石井:国立国際医療センターでは、全国から集まった国際医療協力に興味のある医学生や看護学生と知り合えてとても嬉しかった。多磨全生園では国外研修の仲間と自己紹介し合い、仲良くやっていけそうな気がした。
稲田:待ちに待ったフェロー、目一杯学び、楽しみ、将来に活かしていきたい。
上原:多くの人に出会い、それぞれがどんなことを考えているかを知ることができてよかった。11日間みんなで楽しくやっていこう。
遠藤:こんなに魅力的なメンバーと出会えるとは想像していなかった。国際保健にいつも私が魅せられてしまうのは、そこにいつも素敵な人達との出会いがあるからなのかもしれない。
大渕:一日中聞き応えのある講義で少々飽和状態かもしれない。ちゃんと消化したい。
坂上:今日は、世界で活躍する先生方の話を聞いてモチベーションが高まった。参加者のみんなもすごくて、刺激を受ける旅になりそうだ。これからが楽しみ。
坂口:異なるバックグランドの人たちと一度にたくさん知り合いになれて、大きな喜びの一日となった。このプログラムを通じて、互いの持ち味を引き出し合いたいな。

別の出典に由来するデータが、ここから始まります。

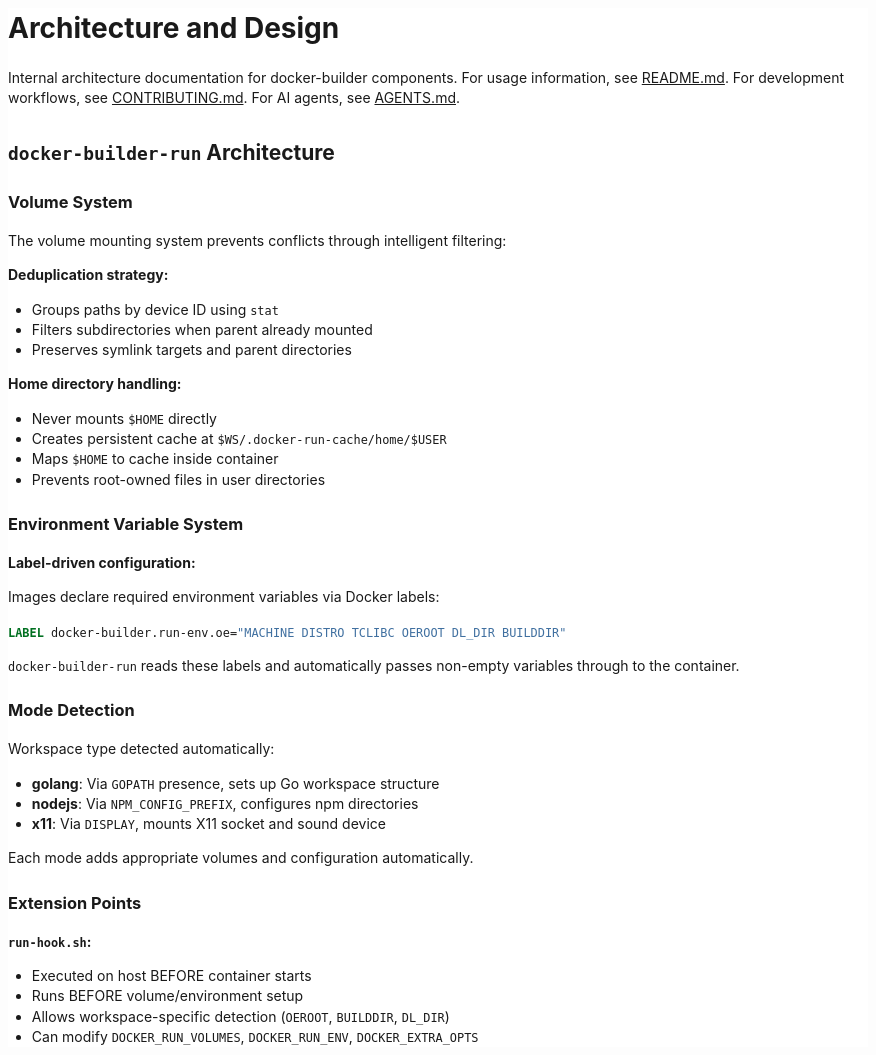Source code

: # Architecture and Design

Internal architecture documentation for docker-builder components. For
usage information, see [README.md](./README.md). For development
workflows, see [CONTRIBUTING.md](./CONTRIBUTING.md). For AI agents, see
[AGENTS.md](./AGENTS.md).

## `docker-builder-run` Architecture

### Volume System

The volume mounting system prevents conflicts through intelligent filtering:

**Deduplication strategy:**

- Groups paths by device ID using `stat`
- Filters subdirectories when parent already mounted
- Preserves symlink targets and parent directories

**Home directory handling:**

- Never mounts `$HOME` directly
- Creates persistent cache at `$WS/.docker-run-cache/home/$USER`
- Maps `$HOME` to cache inside container
- Prevents root-owned files in user directories

### Environment Variable System

**Label-driven configuration:**

Images declare required environment variables via Docker labels:

```dockerfile
LABEL docker-builder.run-env.oe="MACHINE DISTRO TCLIBC OEROOT DL_DIR BUILDDIR"
```

`docker-builder-run` reads these labels and automatically passes non-empty
variables through to the container.

### Mode Detection

Workspace type detected automatically:

- **golang**: Via `GOPATH` presence, sets up Go workspace structure
- **nodejs**: Via `NPM_CONFIG_PREFIX`, configures npm directories
- **x11**: Via `DISPLAY`, mounts X11 socket and sound device

Each mode adds appropriate volumes and configuration automatically.

### Extension Points

**`run-hook.sh`:**

- Executed on host BEFORE container starts
- Runs BEFORE volume/environment setup
- Allows workspace-specific detection (`OEROOT`, `BUILDDIR`, `DL_DIR`)
- Can modify `DOCKER_RUN_VOLUMES`, `DOCKER_RUN_ENV`, `DOCKER_EXTRA_OPTS`
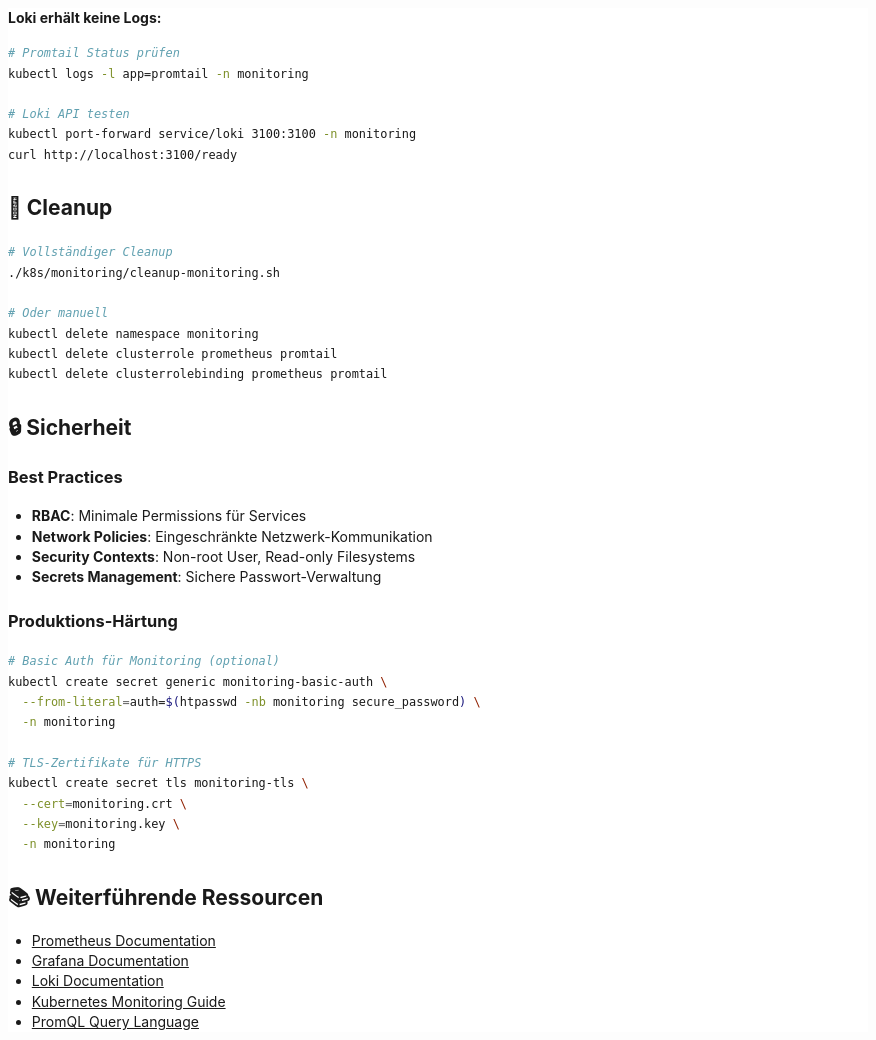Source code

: **Loki erhält keine Logs:**
```bash
# Promtail Status prüfen
kubectl logs -l app=promtail -n monitoring

# Loki API testen
kubectl port-forward service/loki 3100:3100 -n monitoring
curl http://localhost:3100/ready
```

## 🧹 Cleanup

```bash
# Vollständiger Cleanup
./k8s/monitoring/cleanup-monitoring.sh

# Oder manuell
kubectl delete namespace monitoring
kubectl delete clusterrole prometheus promtail
kubectl delete clusterrolebinding prometheus promtail
```

## 🔒 Sicherheit

### Best Practices
- **RBAC**: Minimale Permissions für Services
- **Network Policies**: Eingeschränkte Netzwerk-Kommunikation
- **Security Contexts**: Non-root User, Read-only Filesystems
- **Secrets Management**: Sichere Passwort-Verwaltung

### Produktions-Härtung
```bash
# Basic Auth für Monitoring (optional)
kubectl create secret generic monitoring-basic-auth \
  --from-literal=auth=$(htpasswd -nb monitoring secure_password) \
  -n monitoring

# TLS-Zertifikate für HTTPS
kubectl create secret tls monitoring-tls \
  --cert=monitoring.crt \
  --key=monitoring.key \
  -n monitoring
```

## 📚 Weiterführende Ressourcen

- [Prometheus Documentation](https://prometheus.io/docs/)
- [Grafana Documentation](https://grafana.com/docs/)
- [Loki Documentation](https://grafana.com/docs/loki/)
- [Kubernetes Monitoring Guide](https://kubernetes.io/docs/tasks/debug-application-cluster/resource-monitoring/)
- [PromQL Query Language](https://prometheus.io/docs/prometheus/latest/querying/basics/)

佐野:本日は皆と初対面ということもあり、若干緊張していたが、すぐに打ち解けることができた。皆、アクティブで様々な考えを持っており感心した。自分の若い頃を思い返すと非常に恥ずかしい。
田名:国内研修第1日目。先生方の講演を聞き、「国際協力」の一言の中には、多くの人達が関与し、苦労して、成り立っているものだと知りました。国外メンバーも皆アツイ人が揃っていて、楽しくなりそう!初日から深夜まで語り合いました。
土居:"Think globally, act locally" 実際に職員の方から聞け、将来の指針にしたいと思った。日本人の品格についても考え直してその良さを再確認したい。
名倉:日付が4日に変わり、やっと1日目終了。みんなちゃんと英語ができるんですね。すごいです!私もこの11日間でがんばって英語力を伸ばします!!よろしくお願いしますね。
野中:国際協力のこと、自分の将来のことなど分からないことや迷っていることがたくさんあります。この研修を通じて、様々な生き方や考え方に触れ、これからにつなげていきたいと思います。今日はそれぞれの専門を持つ国際協力の第一人者の先生方からお話を伺い、‘専門’を持つことの重要性を痛感しました。
山道:今日の出会いが宝物になりますように。10日間しっかり磨いていくで!
横田:色々な先生方の貴重なお話を聞くことができた1日でした。一緒に11日間過ごすメンバーとの初顔合わせで少し不安だったけれど、楽しい人たちがいっぱいでこれからが楽しみになりました。